TASK BRIEF – Repeat exactly the lines beginning at the one that contains "Especialização na Advocacia Criminal –" and running to the end of the material. Omit the pictures.

__________________________________________________

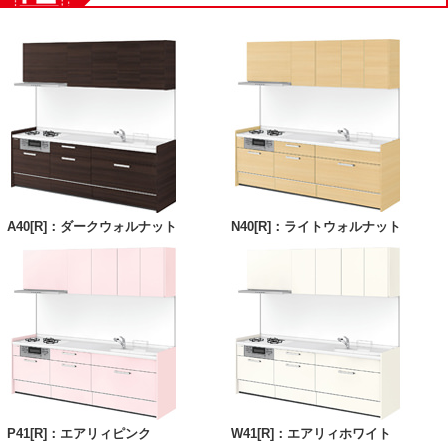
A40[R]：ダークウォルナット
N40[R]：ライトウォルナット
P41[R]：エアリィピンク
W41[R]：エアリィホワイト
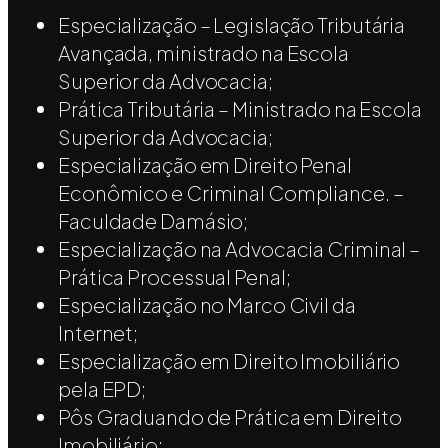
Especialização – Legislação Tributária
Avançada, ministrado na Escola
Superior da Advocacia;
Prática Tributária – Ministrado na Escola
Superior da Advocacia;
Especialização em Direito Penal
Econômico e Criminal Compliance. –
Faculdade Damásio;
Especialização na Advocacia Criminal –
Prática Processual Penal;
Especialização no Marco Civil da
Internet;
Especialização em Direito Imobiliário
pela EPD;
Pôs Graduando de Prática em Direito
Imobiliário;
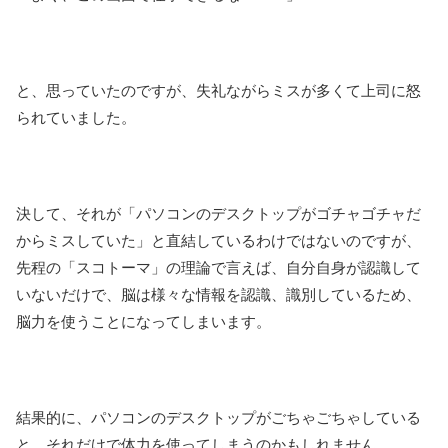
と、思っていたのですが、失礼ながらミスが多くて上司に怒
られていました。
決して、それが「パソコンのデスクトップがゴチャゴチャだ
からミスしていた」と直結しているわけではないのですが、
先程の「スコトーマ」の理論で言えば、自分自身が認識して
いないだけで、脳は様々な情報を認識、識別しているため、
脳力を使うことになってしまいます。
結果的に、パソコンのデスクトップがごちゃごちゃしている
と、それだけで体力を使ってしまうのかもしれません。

__________________________________________________

EXPECTED ANSWER –
Especialização na Advocacia Criminal –
Prática Processual Penal;
Especialização no Marco Civil da
Internet;
Especialização em Direito Imobiliário
pela EPD;
Pôs Graduando de Prática em Direito
Imobiliário;
と、思っていたのですが、失礼ながらミスが多くて上司に怒
られていました。
決して、それが「パソコンのデスクトップがゴチャゴチャだ
からミスしていた」と直結しているわけではないのですが、
先程の「スコトーマ」の理論で言えば、自分自身が認識して
いないだけで、脳は様々な情報を認識、識別しているため、
脳力を使うことになってしまいます。
結果的に、パソコンのデスクトップがごちゃごちゃしている
と、それだけで体力を使ってしまうのかもしれません。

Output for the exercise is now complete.